Volvemos a los datos: más de doscientas películas en esta edición, una agenda alternativa casi extenuante. Y, lo más significativo, la inversión de los inicios; el hecho gozoso de que encontrar una historia de verdad, entre tanta hojarasca de egresados de escuelas privadas de cine de Madrid que cuentan sus banalidades y su visión de barrios marginales que nunca han pisado ni intuido, no sea una excepción. Por fortuna, la sección de documental ya no es el único abrevadero. Tiene que ver también, y a favor, con la evolución y el gran momento que vive el cine en español. Por supuesto, desde América Latina. Últimamente, y con sospechosa recurrencia, en España, lejos del centro.

Todo esto es positivo y, de manera simultánea, difícil de asimilar. Uno observa el Festival de Málaga con la misma energía inevitablemente desgastada con la que contempla sus propias hendiduras objetivas, que no son otra cosa que el paso del tiempo. Y la tentación, y la condena, es no poder desertar del presente. Más de doscientas películas, insisto.

Apenas unas cuantas horas antes de la inauguración con Raphael y del estreno de la cinta de Elvira Lindo estaban unos tipos de Costa Rica ofreciendo la primera proyección oficial del certamen. Por supuesto, en la sección más arriesgada, ‘Zonazine’, y sin boato ni consideración alguna de apertura. Y eso, no siempre, puede ser una buena señal. No hace falta ser un apologeta de Mekas o de Emily Dickinson para entenderlo.

Pero el cuaderno y la letra pequeña cuaja. E invoca la razón por la que estamos aquí. Como seres vivos y eventuales creadores. Como ciudad trimilenaria que se metamorfosea constantemente y como festival. Que no es otra cosa que una franqueza atemporal. La más pura. El folio en blanco, al que es sanador regresar en medio de tanta y tan excusable pompa, alfombra y retransmisión en directo.

Daniel González-Muniz y Alberto Amieva Leyva son los autores de ‘El año que nací’, el primer largometraje que concurrió al certamen.
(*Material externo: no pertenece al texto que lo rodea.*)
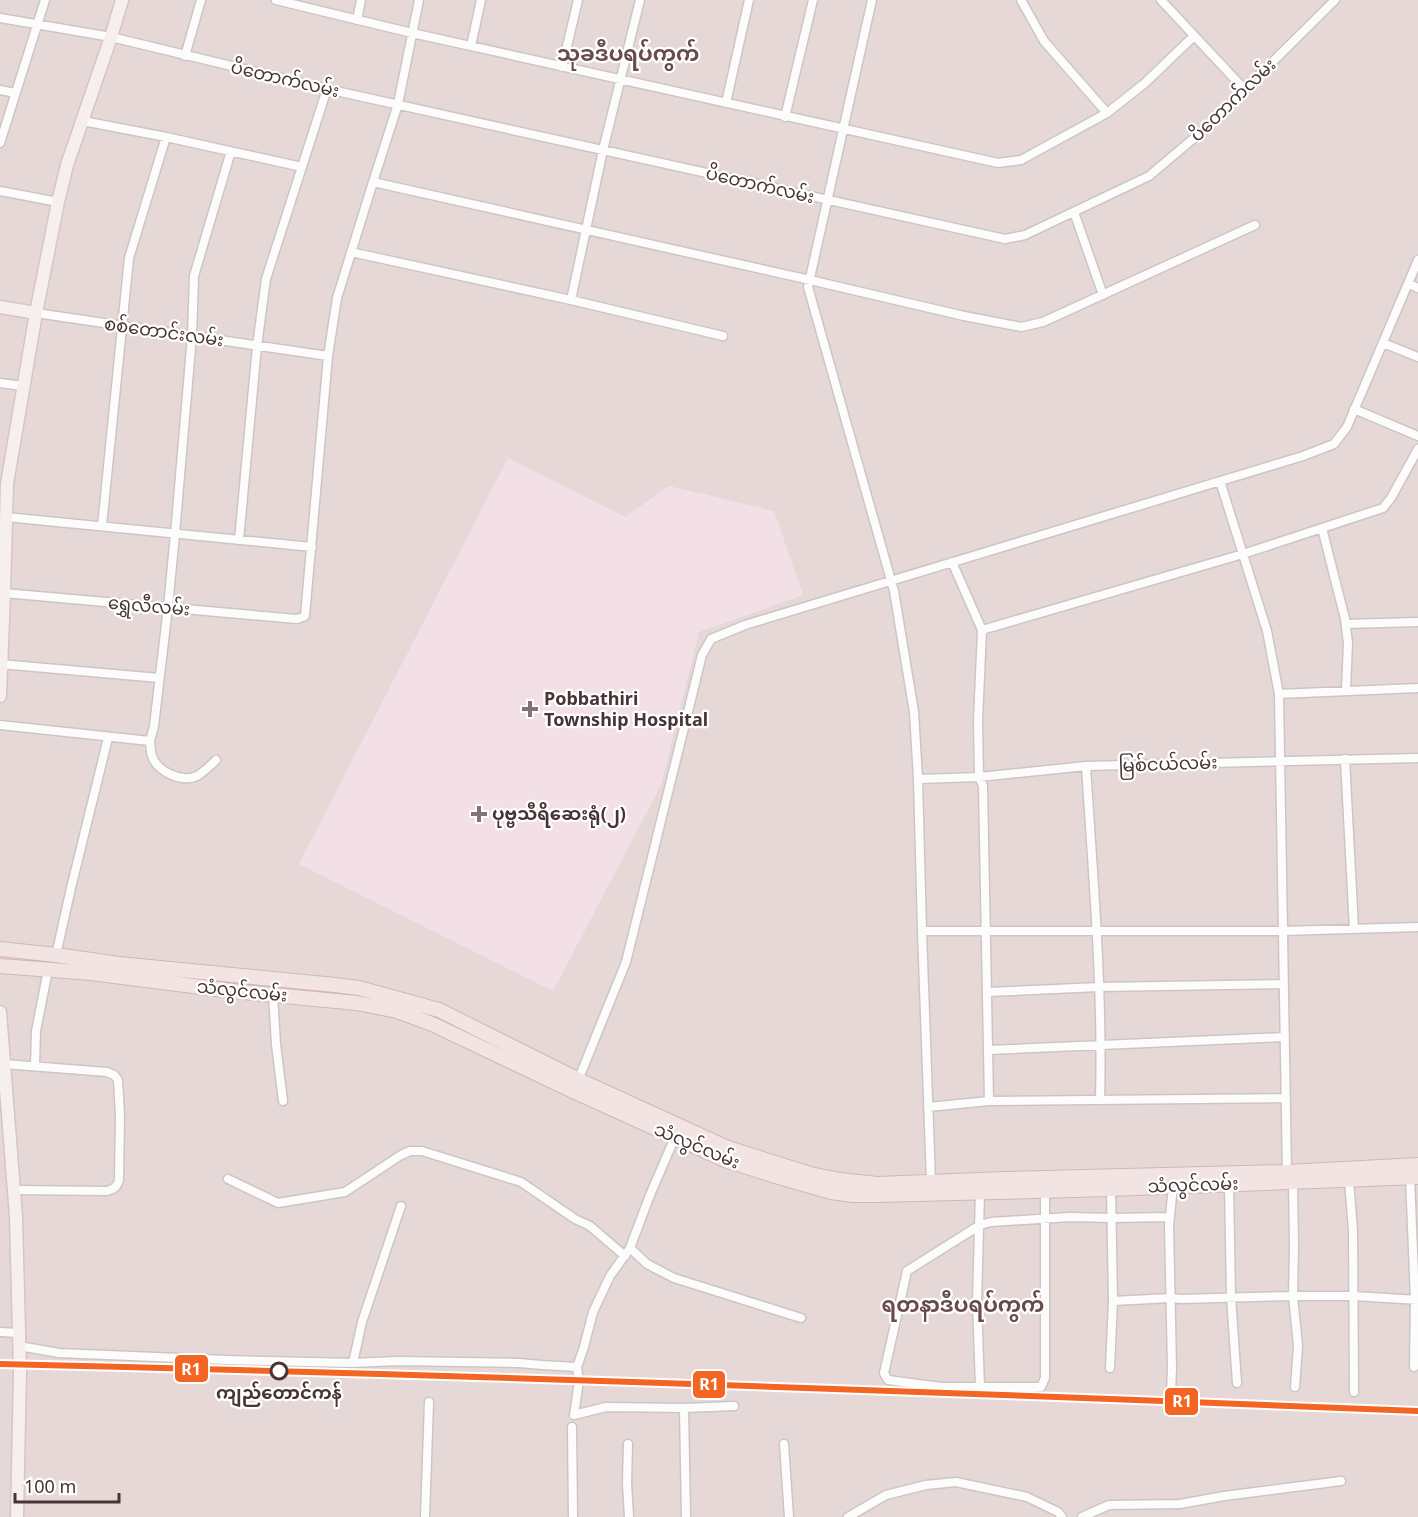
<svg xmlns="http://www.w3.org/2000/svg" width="1418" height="1517" viewBox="0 0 1418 1517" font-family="'Noto Sans','Noto Sans Myanmar',sans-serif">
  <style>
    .residential { fill: #e7d8d8 }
    .medical { fill: #f3e0e7 }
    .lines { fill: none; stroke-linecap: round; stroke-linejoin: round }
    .street-casing { stroke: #cdc5c4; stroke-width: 11 }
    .secondary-casing { stroke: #d5c5c3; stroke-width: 15 }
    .primary-casing { stroke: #d3b6b4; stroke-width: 16 }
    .street { stroke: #fdfcfc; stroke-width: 8 }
    .secondary { stroke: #f6efee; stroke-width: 12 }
    .primary { stroke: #f1e4e3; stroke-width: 14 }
    .rail-1-casing { stroke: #fff; stroke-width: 10 }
    .rail-1 { stroke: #f26522; stroke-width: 6 }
    .poi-dot { fill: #827374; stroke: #fff; stroke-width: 2 }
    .stop-dot { fill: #fff; stroke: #473435; stroke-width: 3 }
    .labels { text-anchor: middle; stroke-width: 4.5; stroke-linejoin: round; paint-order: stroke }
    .street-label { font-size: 18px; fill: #473435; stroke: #fff }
    .poi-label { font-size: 18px; font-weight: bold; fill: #473435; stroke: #fff; text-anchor: start }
    .stop-label { font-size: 18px; font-weight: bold; fill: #473435; stroke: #fff }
    .quarter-label { font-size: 21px; font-weight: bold; fill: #6a4b4d; stroke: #fff }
    .line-badge { stroke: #fff; stroke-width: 2 }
    .badge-label { font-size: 16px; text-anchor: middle; font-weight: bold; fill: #fff }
  </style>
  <rect width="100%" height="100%" fill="#f0e9e8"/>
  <!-- residential -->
  <path class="residential" d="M0,0H1418V1517H0Z"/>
  <!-- medical -->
  <path class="medical" d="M508,458L625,517L669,486L774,511L803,595L699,632L661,785L553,991L299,864Z"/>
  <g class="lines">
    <!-- street casing -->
    <g class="street-casing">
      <path id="street" d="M276,0L412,33L998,163L1021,160L1107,113L1145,83L1194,36
        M872,0L808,287L894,591L914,712L918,779L922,931L931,1182
        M1021,0L1044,41L1107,113
        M1161,0L1245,90
        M0,18L111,37L327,89L1005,239L1025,235L1149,176L1206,128L1335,0
        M357,20L361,0
        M471,46L481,0
        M185,56L201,0
        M562,67L578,0
        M0,90L15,93
        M726,103L749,0
        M785,117L813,0
        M83,121L166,137L302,167
        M0,143L45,0
        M373,182L810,280L964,316L1021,327L1043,322L1255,225
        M0,191L58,202
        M1074,212L1103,295
        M351,252L571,300L723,336
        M1409,284L1418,288
        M571,300L603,150L640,0
        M36,313L328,356
        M1383,343L1418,357
        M0,383L23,386
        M1354,409L1418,436
        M1220,481L1267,631L1279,694L1287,1174
        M6,517L312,547
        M102,526L129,258L166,137
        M1322,528L1345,619L1348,643L1346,690
        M239,540L257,346L266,279L327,89
        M952,562L982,630L978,721L979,777L983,786L989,1101
        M4,593L297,619L305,616L328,356L337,298L373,182L398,104L419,0
        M1346,624L1418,622
        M982,630L1243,554L1383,508L1391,498L1418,449
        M0,664L159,678
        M1279,694L1418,688
        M0,725L150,741L154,726L168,607L175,534L192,336L194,276L231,151
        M150,741C151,746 150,751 152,756C157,771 181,783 197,776C204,772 210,766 216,760
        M1345,759L1354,929
        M1086,766C1093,877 1103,988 1100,1100
        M918,779L979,777L1086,766L1418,758
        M922,931H1283L1418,927
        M56,955L71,888L108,738
        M988,992L1099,987L1284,984
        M273,995L276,1044L283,1101
        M989,1050L1285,1037
        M4,1064L107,1072L114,1075L118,1080L120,1116L119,1180C117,1187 114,1189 107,1191L14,1190
        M35,1066L36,1031L48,970
        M577,1083L626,962L702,655L711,639L745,625L1303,456L1334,444L1347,427L1418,260
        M928,1107L989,1101L1286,1098
        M675,1137L650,1195L630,1248L610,1276L593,1312L584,1347L577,1367L579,1381L574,1415L606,1407L684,1408L734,1406
        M1410,1177L1415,1300L1414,1367
        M228,1179L278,1203L345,1192L401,1155L410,1151H422L521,1182L575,1219L590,1226L625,1256
        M1349,1180L1353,1231L1354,1392
        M1293,1182L1294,1247L1293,1296L1298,1346L1295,1387
        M1229,1184L1231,1297L1237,1383
        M1045,1190V1378L1041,1387H941L888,1380L884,1373L907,1271L980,1225L991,1222L1070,1217L1112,1218L1169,1217
        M630,1248L647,1264L674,1278L801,1318
        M1113,1301L1171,1298L1181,1299L1293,1296H1354L1418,1300
        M0,1332L19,1333
        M19,1346L59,1353L227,1360L353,1363L397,1361L519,1363L542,1365L577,1367
        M353,1363L362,1322L401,1206
        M1110,1368L1113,1301L1111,1189
        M980,1387L977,1302L980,1192
        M1171,1393L1172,1368L1169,1226L1173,1186
        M684,1408L686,1517
        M572,1427L573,1517
        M628,1444L627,1483L629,1517
        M784,1444L789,1517
        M425,1517L429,1402
        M848,1517L886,1495L926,1485L956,1482L1027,1497L1058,1512L1062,1517
        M1082,1517L1109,1505L1180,1504L1224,1496L1341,1481"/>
    </g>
    <!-- secondary casing -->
    <g class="secondary-casing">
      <path id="secondary" d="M0,307L36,313
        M0,696L4,593L7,484L36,313L58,202L67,165L111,37L122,0
        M0,1012L16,1217L20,1371L17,1517"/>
    </g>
    <!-- primary casing -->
    <g class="primary-casing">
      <path id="primary" d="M0,949L56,955L119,964L335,985L359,988L439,1010L579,1080L728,1148L810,1174L840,1180L877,1184L1005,1179L1287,1172L1418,1165
        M0,966L91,973L232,991L357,1003L397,1011L432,1024L573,1091L725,1160L772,1175L831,1192L853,1195H876L1111,1189L1418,1177"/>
    </g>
    <!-- street -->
    <use href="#street" class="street"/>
    <!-- secondary -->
    <use href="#secondary" class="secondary"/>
    <!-- primary -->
    <use href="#primary" class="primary"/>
    <!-- rail-1 casing -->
    <g class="rail-1-casing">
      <path id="rail-1" d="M0,1364C473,1375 945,1392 1418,1411"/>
    </g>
    <!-- rail-1 -->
    <use href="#rail-1" class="rail-1"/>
  </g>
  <!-- markers -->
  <g class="poi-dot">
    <path d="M527 700h6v6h6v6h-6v6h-6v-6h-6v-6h6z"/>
    <path d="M476 805h6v6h6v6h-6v6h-6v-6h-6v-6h6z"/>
  </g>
  <circle class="stop-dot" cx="279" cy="1371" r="8"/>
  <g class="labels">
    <!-- street labels -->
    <g class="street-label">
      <text transform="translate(285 79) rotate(13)" y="6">ပိတောက်လမ်း</text>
      <text transform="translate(1233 100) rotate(-44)" y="6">ပိတောက်လမ်း</text>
      <text transform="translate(760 185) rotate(13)" y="6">ပိတောက်လမ်း</text>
      <text transform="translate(164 332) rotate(8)" y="6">စစ်တောင်းလမ်း</text>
      <text transform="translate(149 606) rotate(5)" y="6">ရွှေလီလမ်း</text>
      <text transform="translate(1168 764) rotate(-2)" y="6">မြစ်ငယ်လမ်း</text>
      <text transform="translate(242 991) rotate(6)" y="6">သံလွင်လမ်း</text>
      <text transform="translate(697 1146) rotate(23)" y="6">သံလွင်လမ်း</text>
      <text transform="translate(1193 1185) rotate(-2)" y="6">သံလွင်လမ်း</text>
    </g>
    <!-- poi labels -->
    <g class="poi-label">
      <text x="544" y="705">Pobbathiri<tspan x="544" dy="21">Township Hospital</tspan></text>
      <text x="492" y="820">ပုဗ္ဗသီရိဆေးရုံ(၂)</text>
    </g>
    <!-- stop labels -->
    <g class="stop-label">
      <text x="279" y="1399">ကျည်တောင်ကန်</text>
    </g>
    <!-- quarter labels -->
    <g class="quarter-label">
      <text x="628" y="61">သုခဒီပရပ်ကွက်</text>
      <text x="963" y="1312">ရတနာဒီပရပ်ကွက်</text>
    </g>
  </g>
  <g class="line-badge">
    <rect x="174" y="1354" width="35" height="29" rx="6" fill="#f26522"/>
    <rect x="692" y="1370" width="34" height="29" rx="6" fill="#f26522"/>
    <rect x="1164" y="1387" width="35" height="29" rx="6" fill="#f26522"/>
  </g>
  <g class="badge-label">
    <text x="191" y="1375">R1</text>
    <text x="709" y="1390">R1</text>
    <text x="1182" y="1407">R1</text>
  </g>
  <!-- scale -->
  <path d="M15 1493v9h104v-9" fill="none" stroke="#473435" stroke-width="3"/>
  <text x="24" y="1493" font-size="18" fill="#473435" stroke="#ffffff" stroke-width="4.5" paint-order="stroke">100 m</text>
</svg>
Y el título, en este contexto, no podría resultar más inspirado. Por el retorno al origen; por la verdad que transpira después de esa superposición de vanidades y de vestidos de gala. Una película rodada en cuarenta y ocho horas con un presupuesto de 10.000 dólares, en la que el cine iba haciendo al cine. Lo cuenta su codirector, Daniel González-Muniz, para MAKMA: “Lo de que nos seleccionaran para Málaga ha sido algo inesperado. Nosotros nos movíamos por festivales indie y underground”.

Un instante de la presentación de ‘El año que nací’ en el 26 Festival de Málaga. Fotografía cortesía del certamen.

La frase es paradigmática, la película, también. Devuelve a la pureza material del cuaderno al espacio en blanco. El metraje: lo seminal y primordial. Planos secuencia, blanco sobre negro, una escaleta obstinada en seguir la franja horaria, un codirector y responsable técnico, Alberto Amieva, al que le baila la cámara y que convierte en virtud narrativa la impericia técnica. Y más, en la honestidad bruta de sus respuestas: “Los medios eran precarios. Pero, además, me temblaba el pulso por la emoción de lo que estaba viendo”.

Acaso es difícil decir más de una ciudad, de un festival, de la creación, del cine. Pero no es un mero uso retórico, sino una constatación y una certidumbre afortunada: la de que el festival crece; y que, a pesar de sus progresos, sigue funcionando lo de siempre: mirar más allá del vestidor, de los pasacalles, de la zona noble; la trastienda. La vuelta al cine.

A ‘El año que nací’ se le advierte un enorme recorrido. Lo tiene todo, como clásico en sordina: un actor de culto, Álvaro Marenco, fallecido un día antes de Saura –con el que coincidió en ‘El Dorado’–; una historia que, según nos ratifica Daniel, alude al exilio, a la invisibilidad de las mujeres y de las víctimas silenciadas de la dictadura, a la narrativa de las telenovelas “en la que nos planteaban cosas tremebundas antes de ir al colegio”.

Y en la que es inevitable, con metáforas visuales, y bajo un guion que es universal –dos hermanos sin relación que se encuentran para asistir a la agonía de un padre dependiente– concitar a Orestes, a la Biblia y a los clásicos. Una película grandiosa a partir del cuaderno, que hace pensar, sentir. Más allá de las ceremonias.